An adoptee’s horror story shouldn’t be used as a punishment for existing adoptive parents.
Just remember that our mental health issues aren’t everyone’s pain. It’s ours and we should own it and feel welcome to express it. It’s not a tool, though, or an instrument to frighten others into listening to us. No one else has a responsibility to fix our disorders, but they do have the responsibility to listen.
Adoptive parents don’t have a responsibility to fix our problems, but they do have the responsibility to listen.

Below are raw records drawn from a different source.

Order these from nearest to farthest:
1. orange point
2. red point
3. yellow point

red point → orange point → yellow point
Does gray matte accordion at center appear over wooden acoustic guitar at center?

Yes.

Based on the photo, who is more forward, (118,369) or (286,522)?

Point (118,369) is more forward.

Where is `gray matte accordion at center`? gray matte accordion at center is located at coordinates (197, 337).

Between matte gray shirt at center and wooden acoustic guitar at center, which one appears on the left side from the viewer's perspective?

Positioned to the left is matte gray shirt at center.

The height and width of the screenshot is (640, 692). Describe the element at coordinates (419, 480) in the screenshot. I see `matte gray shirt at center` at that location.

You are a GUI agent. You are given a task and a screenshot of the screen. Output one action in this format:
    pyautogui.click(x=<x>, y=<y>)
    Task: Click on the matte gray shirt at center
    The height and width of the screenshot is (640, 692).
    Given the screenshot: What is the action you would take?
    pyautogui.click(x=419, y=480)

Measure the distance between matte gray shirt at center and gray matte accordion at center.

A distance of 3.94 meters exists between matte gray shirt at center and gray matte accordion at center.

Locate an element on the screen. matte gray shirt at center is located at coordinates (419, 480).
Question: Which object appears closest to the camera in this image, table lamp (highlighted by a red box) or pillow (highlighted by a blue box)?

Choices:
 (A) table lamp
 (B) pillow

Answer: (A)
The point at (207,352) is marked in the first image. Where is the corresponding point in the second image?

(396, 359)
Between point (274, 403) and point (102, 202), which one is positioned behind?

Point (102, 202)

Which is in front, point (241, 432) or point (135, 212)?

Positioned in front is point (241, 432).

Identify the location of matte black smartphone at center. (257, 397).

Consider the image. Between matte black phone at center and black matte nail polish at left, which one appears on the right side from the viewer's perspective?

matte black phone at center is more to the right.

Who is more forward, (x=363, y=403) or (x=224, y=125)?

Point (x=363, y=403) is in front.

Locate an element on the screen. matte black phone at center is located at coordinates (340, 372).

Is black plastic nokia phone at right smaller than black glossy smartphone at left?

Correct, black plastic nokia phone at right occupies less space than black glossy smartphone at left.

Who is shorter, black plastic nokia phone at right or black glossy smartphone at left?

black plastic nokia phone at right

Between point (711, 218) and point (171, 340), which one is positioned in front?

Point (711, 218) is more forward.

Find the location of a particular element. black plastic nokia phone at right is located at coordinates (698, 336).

If you are struggling and have discussed it with your therapist, I’d highly recommend Princeton House (associated with Penn Medicine) as an intensive outpatient treatment center for trauma, mood disorders, and more. They’re located throughout New Jersey and offer services for adolescents, women-only, and men. But IOP is no joke! Discuss with your doctor and see if it’s right for you. Oh, and I’m not affiliated with them at all!
Also, I’m very much against self-diagnosed PTSD and other such things. Please find support because self-diagnosis is dangerous.